L'AVANCEE EN AGE (16)
22 avril
La mort fait partie de la vie. On aimerait s’y préparer. On s’y prépare d’ailleurs, à petit bruit, discrètement, sans importuner le compagnon ou la famille. C’est en soi que l’on met de l’ordre. Les actes de la quotidienneté prennent du recul, s’allègent, nous libèrent peu à peu de l’agitation vaine qui teinte si souvent les actions des hommes.
Mais quelquefois, depuis la retraite, je me sens vide. L’agitation me manque. J’ai vécu une profession bousculée, sans cesse sur le qui-vive, qui me convenait.
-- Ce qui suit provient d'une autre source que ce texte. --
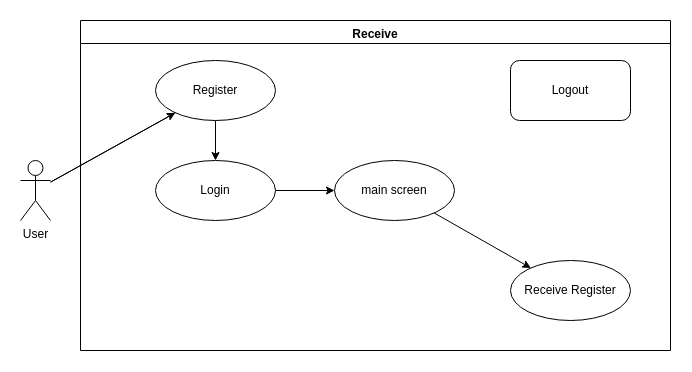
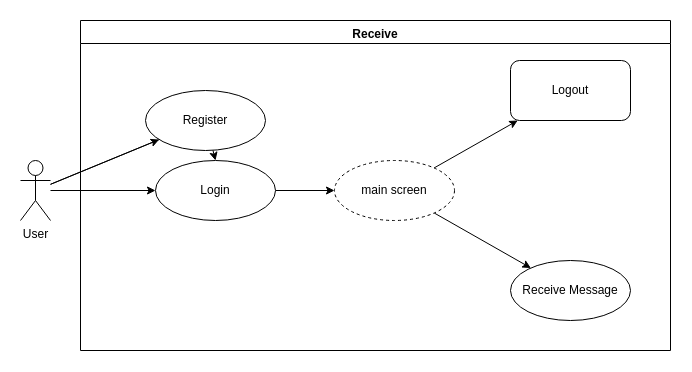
  <mxCell id="0" />
  <mxCell id="1" parent="0" />
+ <mxCell id="2" value="" style="rounded=0;orthogonalLoop=1;jettySize=auto;html=1;" edge="1" parent="1" source="4" target="7"><mxGeometry relative="1" as="geometry" /></mxCell>
  <mxCell id="3" value="" style="edgeStyle=none;rounded=0;orthogonalLoop=1;jettySize=auto;html=1;" edge="1" parent="1" source="4" target="9"><mxGeometry relative="1" as="geometry" /></mxCell>
  <mxCell id="4" value="User&lt;br&gt;" style="shape=umlActor;verticalLabelPosition=bottom;verticalAlign=top;html=1;outlineConnect=0;" vertex="1" parent="1"><mxGeometry x="20" y="160" width="30" height="60" as="geometry" /></mxCell>
  <mxCell id="5" value="Receive" style="swimlane;verticalAlign=bottom;" vertex="1" parent="1"><mxGeometry x="80" y="20" width="590" height="330" as="geometry"><mxRectangle x="160" y="270" width="70" height="30" as="alternateBounds" /></mxGeometry></mxCell>
  <mxCell id="6" value="" style="edgeStyle=none;rounded=0;orthogonalLoop=1;jettySize=auto;html=1;" edge="1" parent="5" source="7" target="12"><mxGeometry relative="1" as="geometry" /></mxCell>
  <mxCell id="7" value="Login" style="ellipse;whiteSpace=wrap;html=1;verticalAlign=middle;" vertex="1" parent="5"><mxGeometry x="75" y="140" width="120" height="60" as="geometry" /></mxCell>
  <mxCell id="8" style="edgeStyle=none;rounded=0;orthogonalLoop=1;jettySize=auto;html=1;entryX=0.5;entryY=0;entryDx=0;entryDy=0;" edge="1" parent="5" source="9" target="7"><mxGeometry relative="1" as="geometry" /></mxCell>
- <mxCell id="9" value="Register" style="ellipse;whiteSpace=wrap;html=1;verticalAlign=middle;" vertex="1" parent="5"><mxGeometry x="75" y="40" width="120" height="60" as="geometry" /></mxCell>
+ <mxCell id="9" value="Register" style="ellipse;whiteSpace=wrap;html=1;verticalAlign=middle;" vertex="1" parent="5"><mxGeometry x="65" y="70" width="120" height="60" as="geometry" /></mxCell>
+ <mxCell id="10" value="" style="edgeStyle=none;rounded=0;orthogonalLoop=1;jettySize=auto;html=1;" edge="1" parent="5" source="12" target="13"><mxGeometry relative="1" as="geometry" /></mxCell>
  <mxCell id="11" value="" style="edgeStyle=none;rounded=0;orthogonalLoop=1;jettySize=auto;html=1;" edge="1" parent="5" source="12" target="14"><mxGeometry relative="1" as="geometry" /></mxCell>
- <mxCell id="12" value="main screen" style="ellipse;whiteSpace=wrap;html=1;" vertex="1" parent="5"><mxGeometry x="254" y="140" width="120" height="60" as="geometry" /></mxCell>
+ <mxCell id="12" value="main screen" style="ellipse;whiteSpace=wrap;html=1;dashed=1;" vertex="1" parent="5"><mxGeometry x="254" y="140" width="120" height="60" as="geometry" /></mxCell>
  <mxCell id="13" value="Logout" style="whiteSpace=wrap;html=1;rounded=1;" vertex="1" parent="5"><mxGeometry x="430" y="40" width="120" height="60" as="geometry" /></mxCell>
- <mxCell id="14" value="Receive Register" style="ellipse;whiteSpace=wrap;html=1;" vertex="1" parent="5"><mxGeometry x="430" y="240" width="120" height="60" as="geometry" /></mxCell>
+ <mxCell id="14" value="Receive Message" style="ellipse;whiteSpace=wrap;html=1;" vertex="1" parent="5"><mxGeometry x="430" y="240" width="120" height="60" as="geometry" /></mxCell>
  <mxCell id="15" value="" style="edgeStyle=none;rounded=0;orthogonalLoop=1;jettySize=auto;html=1;endArrow=none;" edge="1" parent="1" source="4" target="9"><mxGeometry relative="1" as="geometry"><mxPoint x="50" y="186.471" as="sourcePoint" /><mxPoint x="405.711" y="102.774" as="targetPoint" /></mxGeometry></mxCell>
Je la pratique encore, mais à un rythme réduit ; je la quitterai comme on se défait d’un vêtement familier, avec amitié et une certaine indifférence.
Il me semble avoir épuisé les émotions, les nouveautés, les imprévus et les déboires que plus de quarante ans de métier ont accumulés et j’apprécie le calme qui a remplacé la tempête. Sauf lorsque cette tempête m’apparaît irrésistiblement comme « la vraie vie » et que naît une bouffée de nostalgie, sinon de regret. Je travaille encore, mais si sagement ! Je m’ennuierais sûrement si je n’avais pas remplacé l’ardeur de la journaliste par les tourments de l’écrivain. J’écris l’histoire amusante et tendre des chats qui ont accompagné ma vie depuis l’enfance ; ils se suivent dans le récit, vagabonds ou pensifs, drôles et déroutants, tandis que les années s’égrènent.
Cette histoire me fait saigner, (parce qu’elle est pleine de souvenirs heureux ou tristes) c’est la seule façon de bien écrire. S’il ne se mêle pas à l’encre un peu de notre propre sève, la plume n’aura pas d’écho. Il lui faut les palpitations et les doutes de celui qui écrit, l’hésitation et la brusque aridité, qui ôte toute pensée, tout désir de poursuivre et réduit l’auteur à son ombre paralysée devant la feuille vierge. Je connais. J’apprécie. J’accepte. Ecrire me relie au passé et une fois surmontés les affres de l’écriture, quelle renaissance que retrouver le mot qu’il fallait là où il fera mouche. L’aventure repart, le livre se poursuit et la vie continue. Je n’imagine pas d’arrêter d’écrire, ce serait là ma vraie mort.